I had to have one of my kids do the Fire level on Katamari Damasi, and on Riven – I just could NOT get the timing right. I think they do that to keep the old fogeys out, which is silly, because the old fogeys have money.
I don’t know other parents who played Myst the way we did, staying up late when we were into it (homeschooling gives you such lovely freedom).
If I ever want a shooter game, I’ll buy one. Right now I’m trying to teach my brain to do the mental gymnastics in Portal. I’m dreadful. When I have time.
I have a similar peeve. In Dreamfall (sequel to The Longest Journey, a great Adventure Game), they added quicktime events, a game mechanic EVERYONE hates, but most of all the older crowd who couldn’t finish the damned thing because of one bit where they had to run through a tool shed and hit all the right marks at the right time or otherwise be killed by the robot girls chasing after your character. It was so difficult (and the only scene like that too, which made all the more jarring to normal gameplay) that savegames started floating around so people could download a save after that ill-concieved part of the game so they could finish it.
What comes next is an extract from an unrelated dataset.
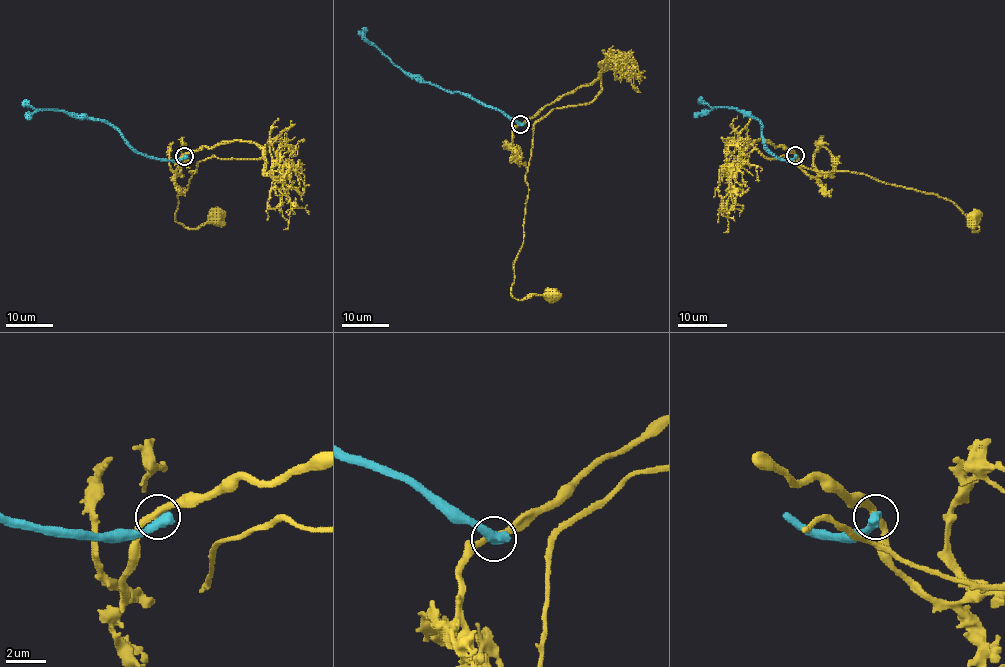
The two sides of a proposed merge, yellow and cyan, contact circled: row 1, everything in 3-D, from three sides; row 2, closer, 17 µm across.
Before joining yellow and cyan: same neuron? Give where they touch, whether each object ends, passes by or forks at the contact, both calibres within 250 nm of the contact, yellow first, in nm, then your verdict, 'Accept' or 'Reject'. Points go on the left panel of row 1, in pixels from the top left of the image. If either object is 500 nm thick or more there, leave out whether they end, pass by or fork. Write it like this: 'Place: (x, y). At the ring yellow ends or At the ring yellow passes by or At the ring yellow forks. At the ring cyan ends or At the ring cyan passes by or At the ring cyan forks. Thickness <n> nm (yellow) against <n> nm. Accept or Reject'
Place: (184, 156). Thickness 320 nm (yellow) against 600 nm. Reject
In a game genre that’s main audience is the elderly crowd, it was particularly stupid to add that kind of “twitch” crap in.
I mod games so I can have the kind of experience I want, but I had so much trouble making a total pacifism mod for Morrowind due to game engine techiness. The engine was designed for hack-and-slash gameplay, so trying to get NPCs to surrender when subdued by non-lethal martial arts rather than attacking suicidally involved all sorts of added scripting that bugged out half the time. I’ve always shaken my head at AIs programmed to “surrender” by running away or falling to their knees, only to get back up and attack as soon they recover their stamina (but not their hitpoints, so it’s really bloody stupid). I really appreciate it when game designers include non-violent means to solve every quest.
I loved both Portal games. There’s a couple levels really bad for needing lightning reflexes though.